Masaan's Direction and Writing move like Poetry

In one of the best films this year, Shoojit Sircar’s Piku, Bashkor (Amitabh Bachchan) has a few health issues (he is a hypochondriac) during a road trip which makes Irrfan’s character quip, tapak gaye to Banaras se koi achchi jagah nahin hai.  That would have been a quip — an honest quip nonetheless — but in Neeraj Ghaywan’s Masaan it has serious undertones. While Piku is from the hierarchical zenith of Bollywood — a pretty big production with the biggest stars and its story passes from Delhi to Calcutta with only a momentary break in Banaras — Masaan comes from a different stable with a first time filmmaker working with almost no stars and set very much in Banaras. But the point is it is just as memorable a film to come out this year.

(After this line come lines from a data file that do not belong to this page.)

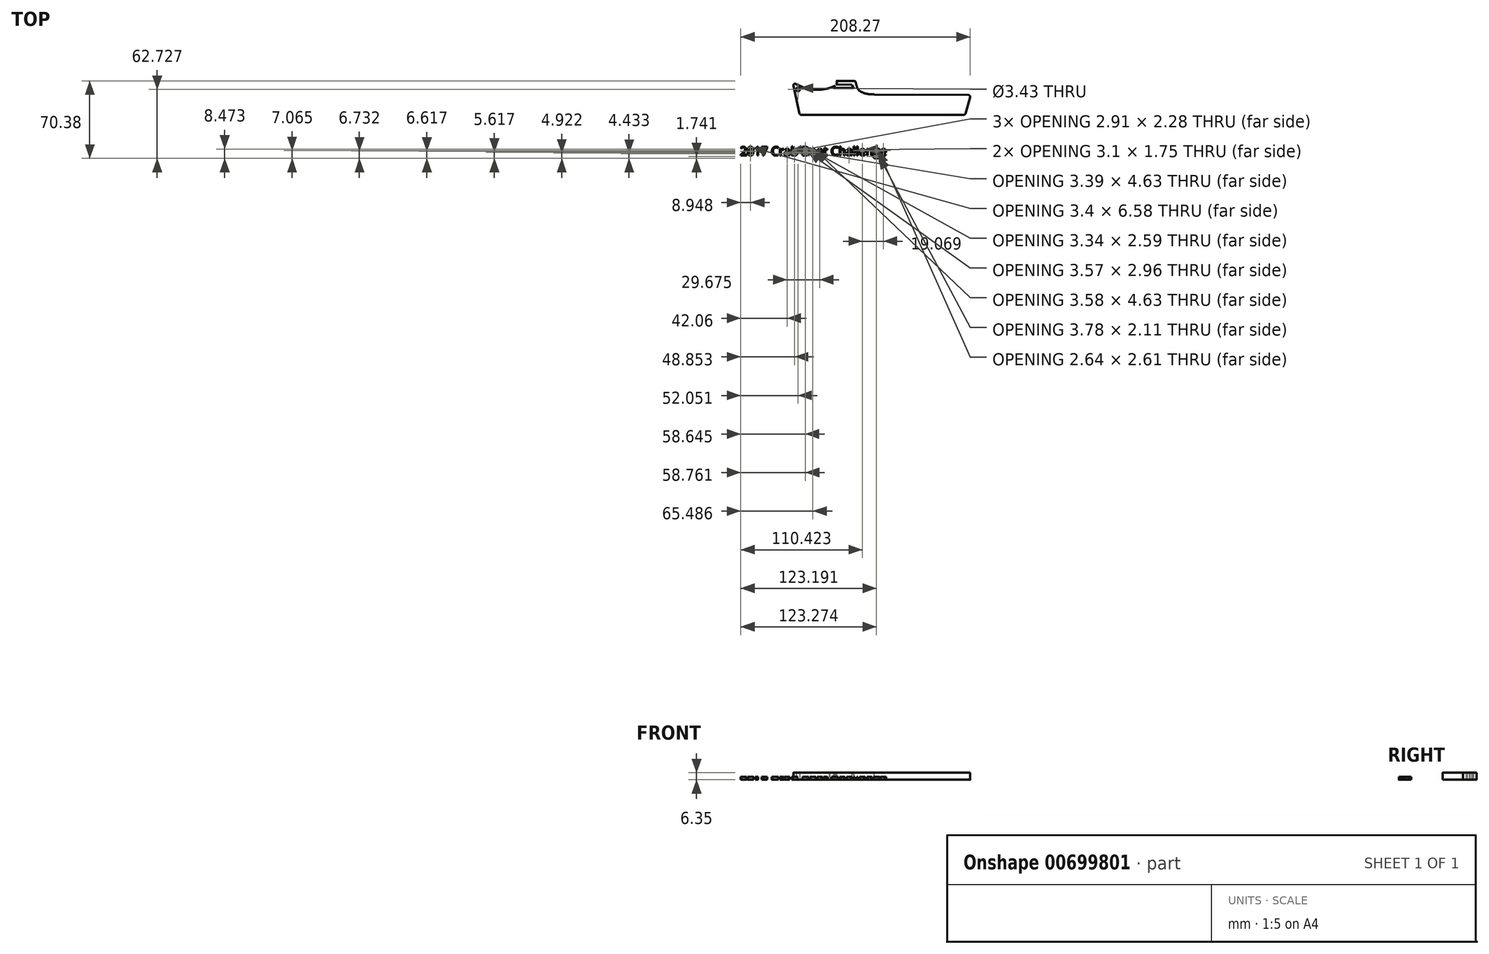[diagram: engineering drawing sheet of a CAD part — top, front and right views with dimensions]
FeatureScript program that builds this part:
annotation { "Feature Type Name" : "Feature", "Feature Type Description" : "" }
export const myFeature = defineFeature(function(context is Context, id is Id, definition is map)
    precondition{}
    {
        {
            var Q0;
            Q0=qCreatedBy(makeId("Top.planeOp"),FACE);
            var sketch = newSketch(context, id + "F0", { "sketchPlane" : qUnion([Q0])});
            skLineSegment(sketch, "E0", {"start": v(-84.93, 14.88) * mm, "end": v(-79.38, -10.13) * mm});
            skLineSegment(sketch, "E1", {"start": v(-77.83, -11.38) * mm, "end": v(69.73, -11.38) * mm});
            skLineSegment(sketch, "E2", {"start": v(-29.93, 19.42) * mm, "end": v(-53.77, 19.42) * mm});
            skLineSegment(sketch, "E3", {"start": v(-55.2, 17.15) * mm, "end": v(-54.94, 16.58) * mm});
            skLineSegment(sketch, "E4", {"start": v(-54.94, 16.58) * mm, "end": v(-57.7, 12.86) * mm});
            skLineSegment(sketch, "E5", {"start": v(-57.7, 12.86) * mm, "end": v(-62.45, 12.86) * mm});
            skLineSegment(sketch, "E6", {"start": v(-63.96, 11.78) * mm, "end": v(-64.12, 11.3) * mm});
            skLineSegment(sketch, "E7", {"start": v(-46.82, 16.06) * mm, "end": v(-48.57, 12.91) * mm});
            skLineSegment(sketch, "E8", {"start": v(-48.57, 12.91) * mm, "end": v(-30.25, 13.01) * mm});
            skLineSegment(sketch, "E9", {"start": v(-30.25, 13.01) * mm, "end": v(-31.87, 16) * mm});
            skLineSegment(sketch, "E10", {"start": v(-31.87, 16) * mm, "end": v(-46.82, 16.06) * mm});
            skLineSegment(sketch, "E11", {"start": v(-12.87, 7.14) * mm, "end": v(73.94, 6.6) * mm});
            skFitSpline(sketch, "E12", {"points": [v(-28.7, 19.42) * mm, v(-24.4, 10.07) * mm, v(-13.1, 10.5) * mm], "startDerivative": vector(6.33, -23.36) * mm, "endDerivative": vector(13.02, 12.63) * mm});
            skFitSpline(sketch, "E13", {"points": [v(-24.4, 10.07) * mm, v(-12.87, 7.14) * mm, v(9.04, 10.07) * mm], "startDerivative": vector(24.02, -14.85) * mm, "endDerivative": vector(42.16, 10.48) * mm});
            skFitSpline(sketch, "E14", {"points": [v(-85.67, 18.21) * mm, v(-64.12, 11.3) * mm, v(-45.47, 17.35) * mm, v(-67.3, 29.92) * mm], "startDerivative": vector(57.78, -30.56) * mm, "endDerivative": vector(-95.71, 37.44) * mm});
            skLineSegment(sketch, "E15", {"start": v(-51.94, 12.9) * mm, "end": v(-54.94, 12.88) * mm});
            skLineSegment(sketch, "E16", {"start": v(-54.94, 12.88) * mm, "end": v(-52.32, 16.38) * mm});
            skLineSegment(sketch, "E17", {"start": v(-52.32, 16.38) * mm, "end": v(-50.05, 16.29) * mm});
            skLineSegment(sketch, "E18", {"start": v(-50.05, 16.29) * mm, "end": v(-51.94, 12.9) * mm});
            skArc(sketch, "E19.filletArc", {"start": v(-82.66, 16.64) * mm, "mid": v(-84.35, 16.48) * mm, "end": v(-84.93, 14.88) * mm});
            skArc(sketch, "E20.filletArc", {"start": v(-28.39, 18.2) * mm, "mid": v(-28.95, 19.08) * mm, "end": v(-29.93, 19.42) * mm});
            skPoint(sketch, "E21.visualSharp", {"position": v(-79.1, -11.38) * mm});
            skArc(sketch, "E21.filletArc", {"start": v(-79.38, -10.13) * mm, "mid": v(-78.82, -11.03) * mm, "end": v(-77.83, -11.38) * mm});
            skPoint(sketch, "E22.visualSharp", {"position": v(-63.6, 12.86) * mm});
            skArc(sketch, "E22.filletArc", {"start": v(-62.45, 12.86) * mm, "mid": v(-63.38, 12.56) * mm, "end": v(-63.96, 11.78) * mm});
            skPoint(sketch, "E23.visualSharp", {"position": v(-56.29, 19.42) * mm});
            skArc(sketch, "E23.filletArc", {"start": v(-53.77, 19.42) * mm, "mid": v(-55.12, 18.68) * mm, "end": v(-55.2, 17.15) * mm});
            skCircle(sketch, "E24", {"center": v(-80.7, 11.77) * mm, "radius": 1.71 * mm});
            skLineSegment(sketch, "E25", {"start": v(71.25, -10.22) * mm, "end": v(75.46, 4.58) * mm});
            skPoint(sketch, "E26.visualSharp", {"position": v(76.03, 6.58) * mm});
            skArc(sketch, "E26.filletArc", {"start": v(75.46, 4.58) * mm, "mid": v(75.2, 5.96) * mm, "end": v(73.94, 6.6) * mm});
            skPoint(sketch, "E27.visualSharp", {"position": v(70.93, -11.38) * mm});
            skArc(sketch, "E27.filletArc", {"start": v(69.73, -11.38) * mm, "mid": v(70.68, -11.06) * mm, "end": v(71.25, -10.22) * mm});
            skSolve(sketch);
        }
        {
            var Q0;
            Q0=qCreatedBy(makeId("Top.planeOp"),FACE);
            var sketch = newSketch(context, id + "F1", { "sketchPlane" : qUnion([Q0])});
            skText(sketch, "E28", { "text": "2017 Crab Boat Challenge", "fontName": "OpenSans-Regular.ttf"});
            const initialGuessF1  = {"E28": [-0.13329, -0.0483, 1, 0, 0.00797]};
            skSetInitialGuess(sketch, initialGuessF1);
            skSolve(sketch);
        }
        {
            var Q0;
            Q0=makeQuery(id+"F0.imprint","IMPRINT",FACE,{"disambiguationData":[TD([[makeQuery(id+"F0.imprint","IMPRINT",EDGE,{"derivedFrom":sQuery(id+"F0.wireOp",EDGE,"E0")}),1.0]])]});
            extrude(context, id + "F2", {"entities" : qUnion([Q0]), "depth" : 6.35 * mm, "offsetDistance" : 25.4 * mm});
        }
        {
            var Q0;
            Q0 = qSketchRegion(id + "F1", true);
            extrude(context, id + "F3", {"entities" : qUnion([Q0]), "operationType" : NewBodyOperationType.ADD, "depth" : 2.54 * mm, "offsetDistance" : 25.4 * mm});
        }
    });
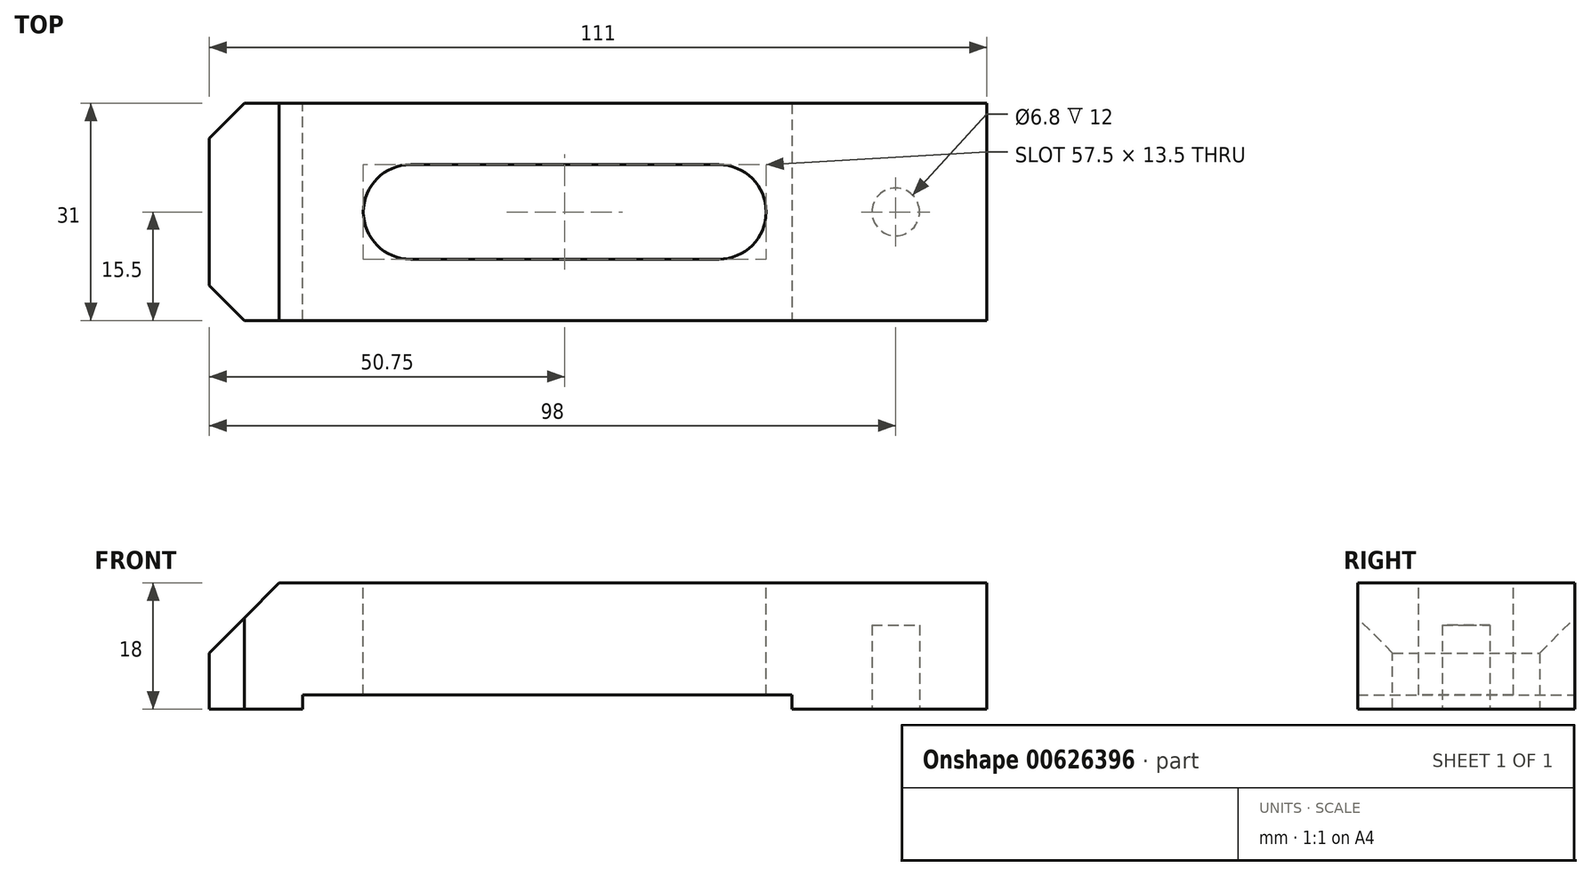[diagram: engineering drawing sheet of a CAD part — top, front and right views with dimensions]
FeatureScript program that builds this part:
annotation { "Feature Type Name" : "Feature", "Feature Type Description" : "" }
export const myFeature = defineFeature(function(context is Context, id is Id, definition is map)
    precondition{}
    {
        {
            var Q0;
            Q0=qCreatedBy(makeId("Top.planeOp"),FACE);
            var sketch = newSketch(context, id + "F0", { "sketchPlane" : qUnion([Q0])});
            skLineSegment(sketch, "E0.bottom", {"start": v(55.5, 15.5) * mm, "end": v(-55.5, 15.5) * mm});
            skLineSegment(sketch, "E0.top", {"start": v(55.5, -15.5) * mm, "end": v(-55.5, -15.5) * mm});
            skLineSegment(sketch, "E0.left", {"start": v(55.5, 15.5) * mm, "end": v(55.5, -15.5) * mm});
            skLineSegment(sketch, "E0.right", {"start": v(-55.5, 15.5) * mm, "end": v(-55.5, -15.5) * mm});
            skPoint(sketch, "E0.middle", {"position": v(0, 0) * mm});
            skSolve(sketch);
        }
        {
            var Q0;
            Q0=makeQuery(id+"F0.imprint","IMPRINT",FACE,{"disambiguationData":[TD([[makeQuery(id+"F0.imprint","IMPRINT",EDGE,{"derivedFrom":sQuery(id+"F0.wireOp",EDGE,"E0.bottom")}),1.0]])]});
            extrude(context, id + "F1", {"entities" : qUnion([Q0]), "depth" : 18 * mm, "offsetDistance" : 25 * mm});
        }
        {
            var Q0;
            Q0=makeQuery(id+"F1.opExtrude","CAP_FACE",FACE,{"disambiguationData":[OSD([sQuery(id+"F0.wireOp",EDGE,"E0.bottom"),sQuery(id+"F0.wireOp",EDGE,"E0.top"),sQuery(id+"F0.wireOp",EDGE,"E0.left"),sQuery(id+"F0.wireOp",EDGE,"E0.right")])],"isStart":false});
            var sketch = newSketch(context, id + "F2", { "sketchPlane" : qUnion([Q0])});
            skArc(sketch, "E1", {"start": v(-26.75, 6.75) * mm, "mid": v(-33.5, 0) * mm, "end": v(-26.75, -6.75) * mm});
            skArc(sketch, "E2", {"start": v(17.25, -6.75) * mm, "mid": v(24, 0) * mm, "end": v(17.25, 6.75) * mm});
            skLineSegment(sketch, "E3", {"start": v(-26.75, 6.75) * mm, "end": v(17.25, 6.75) * mm});
            skLineSegment(sketch, "E4", {"start": v(-26.75, -6.75) * mm, "end": v(17.25, -6.75) * mm});
            skSolve(sketch);
        }
        {
            var Q0;
            Q0=makeQuery(id+"F2.imprint","IMPRINT",FACE,{"disambiguationData":[TD([[makeQuery(id+"F2.imprint","IMPRINT",EDGE,{"derivedFrom":sQuery(id+"F2.wireOp",EDGE,"E1")}),1.0]])]});
            extrude(context, id + "F3", {"entities" : qUnion([Q0]), "operationType" : NewBodyOperationType.REMOVE, "oppositeDirection" : true, "depth" : 20 * mm, "offsetDistance" : 25 * mm});
        }
        {
            var Q0;
            Q0=makeQuery(id+"F1.opExtrude","CAP_FACE",FACE,{"disambiguationData":[OSD([sQuery(id+"F0.wireOp",EDGE,"E0.bottom"),sQuery(id+"F0.wireOp",EDGE,"E0.top"),sQuery(id+"F0.wireOp",EDGE,"E0.left"),sQuery(id+"F0.wireOp",EDGE,"E0.right")])],"isStart":true});
            var sketch = newSketch(context, id + "F4", { "sketchPlane" : qUnion([Q0])});
            skCircle(sketch, "E5", {"center": v(42.5, 0) * mm, "radius": 3.4 * mm});
            skSolve(sketch);
        }
        {
            var Q0;
            Q0=makeQuery(id+"F4.imprint","IMPRINT",FACE,{"disambiguationData":[TD([[makeQuery(id+"F4.imprint","IMPRINT",EDGE,{"derivedFrom":sQuery(id+"F4.wireOp",EDGE,"E5")}),1.0]])]});
            extrude(context, id + "F5", {"entities" : qUnion([Q0]), "operationType" : NewBodyOperationType.REMOVE, "oppositeDirection" : true, "depth" : 12 * mm, "offsetDistance" : 25 * mm});
        }
        {
            var Q0;
            Q0=makeQuery(id+"F1.opExtrude","CAP_FACE",FACE,{"disambiguationData":[OSD([sQuery(id+"F0.wireOp",EDGE,"E0.bottom"),sQuery(id+"F0.wireOp",EDGE,"E0.top"),sQuery(id+"F0.wireOp",EDGE,"E0.left"),sQuery(id+"F0.wireOp",EDGE,"E0.right")])],"isStart":true});
            var sketch = newSketch(context, id + "F6", { "sketchPlane" : qUnion([Q0])});
            skLineSegment(sketch, "E6", {"start": v(-42.15, 15.5) * mm, "end": v(-42.15, -15.5) * mm});
            skLineSegment(sketch, "E7", {"start": v(-42.15, -15.5) * mm, "end": v(27.69, -15.5) * mm});
            skLineSegment(sketch, "E8", {"start": v(27.69, -15.5) * mm, "end": v(27.69, 15.5) * mm});
            skLineSegment(sketch, "E9", {"start": v(27.69, 15.5) * mm, "end": v(-42.15, 15.5) * mm});
            skSolve(sketch);
        }
        {
            var Q0;
            Q0=makeQuery(id+"F6.imprint","IMPRINT",FACE,{"disambiguationData":[TD([[makeQuery(id+"F6.imprint","IMPRINT",EDGE,{"derivedFrom":sQuery(id+"F6.wireOp",EDGE,"E6")}),1.0]])]});
            extrude(context, id + "F7", {"entities" : qUnion([Q0]), "operationType" : NewBodyOperationType.REMOVE, "oppositeDirection" : true, "depth" : 2 * mm, "offsetDistance" : 25 * mm});
        }
        {
            var Q0;
            Q0=makeQuery(id+"F1.opExtrude","CAP_EDGE",EDGE,{"disambiguationData":[OSD([sQuery(id+"F0.wireOp",EDGE,"E0.right")])],"isStart":false});
            chamfer(context, id + "F8", {"entities" : qUnion([Q0]), "width" : 10 * mm, "tangentPropagation" : true});
        }
        {
            var Q0;
            Q0=makeQuery(id+"F1.opExtrude","SWEPT_EDGE",EDGE,{"disambiguationData":[OSD([sQuery(id+"F0.wireOp",EDGE,"E0.top"),sQuery(id+"F0.wireOp",EDGE,"E0.right")])]});
            var Q1;
            Q1=makeQuery(id+"F1.opExtrude","SWEPT_EDGE",EDGE,{"disambiguationData":[OSD([sQuery(id+"F0.wireOp",EDGE,"E0.bottom"),sQuery(id+"F0.wireOp",EDGE,"E0.right")])]});
            chamfer(context, id + "F9", {"entities" : qUnion([Q0, Q1]), "width" : 5 * mm, "tangentPropagation" : true});
        }
    });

Masaan is a great example of the show-do-not-tell kind of filmmaking. The lives of people in Masaan are uneven with one leg in the past and one trying to find a way into the future. Deepak (Vicky Kaushal) comes from a family (and caste) of people who perform the last rites and help manage the funeral pyres on the banks of the Ganga. At the same time he is a mechanical engineer, trying to get out of this life that deals with death and the past. It’s the same with Devi who has aspirations that according to her father belong in another world. The imbalance in development is brought up in different ways. They are forward enough to court through Facebook but to have a constant glimpse of Shaalu (Shweta Tripathi), Deepak has to get a print out of her Facebook profile. It’s the same with Devi’s (Richa Chadda) story who is forced to take up a government job she has no interest in because the judgmental eyes won’t stop following her. Having said that Masaan focuses the same lens on everyone, not judging even the cop who blackmails Devi’s father (Sanjay Mishra as Vidyadhar Pathak) to clean up the case. We are shown in an offhand shot, even as he threatens Pathak, that he too is a father to a daughter and from the same town. The caste divide in the love story is also underlined when Deepak takes a needlessly aggressive tone towards Shaalu to hide his own inferiority complex due to his roots.

Masaan opens with lines from Brij Narayan Chakbast’s work about life and death. A probable influence on the film’s writer Varun Grover, who seems to have become some sort of an authority on small town sensibilities lyrics in Gangs of Wasseypur, this year’s Moh Moh Ke Dhaage from Dum Laga Ke Haisha and now Masaan, all equally exceptional. Poetry is an integral part of the writing in Masaan. Shaalu Gupta loves poetry and often quotes her favourite lines to Deepak. But in a non-literal sense, the writing and direction in Masaan moves like poetry. There are no overlong scenes, lengthy dialogues or lectures given by any of the characters. Masaan comments on a lot of things by saying as little as possible, much like poetry. In fact, in the other parallel story, Devi doesn’t have a word to say well into her fourth or fifth scene. This does make Chadda’s performance a little awkward especially considering how brilliant people around her are — Sanjay Mishra’s calculative performance and the chatter box Pankaj Tripathi playing Sadhya Ji. And credit to this economy of storytelling also goes to Avinash Arun’s cinematography that captures everything in its way with equal panache — be it the elegiac settings of Banaras and how normal it is for Deepak and his family or his charming love story with Shaalu. Kaushal gives a superb debut performance as Deepak, a character that has its high peaks and deepest valleys, be his beatific expressions on the way his love story progresses or his bond with his friends as things fall apart for him. It also helps that his is the stronger story of the two.

There are a few missteps in the way the stories converge. It’s noteworthy that Deepak gets a job inspecting railway tracks and Devi works in the railway station at the ticket counter. But the tying of the ends is not as lyrical. It is forced but one could also argue that this is a film that is quite deep into Hindu philosophy. While we have all the musings on life and death, Masaan ends with a hope for rebirth and that is indeed the logical conclusion to the story. Also why regret when the journey is so good.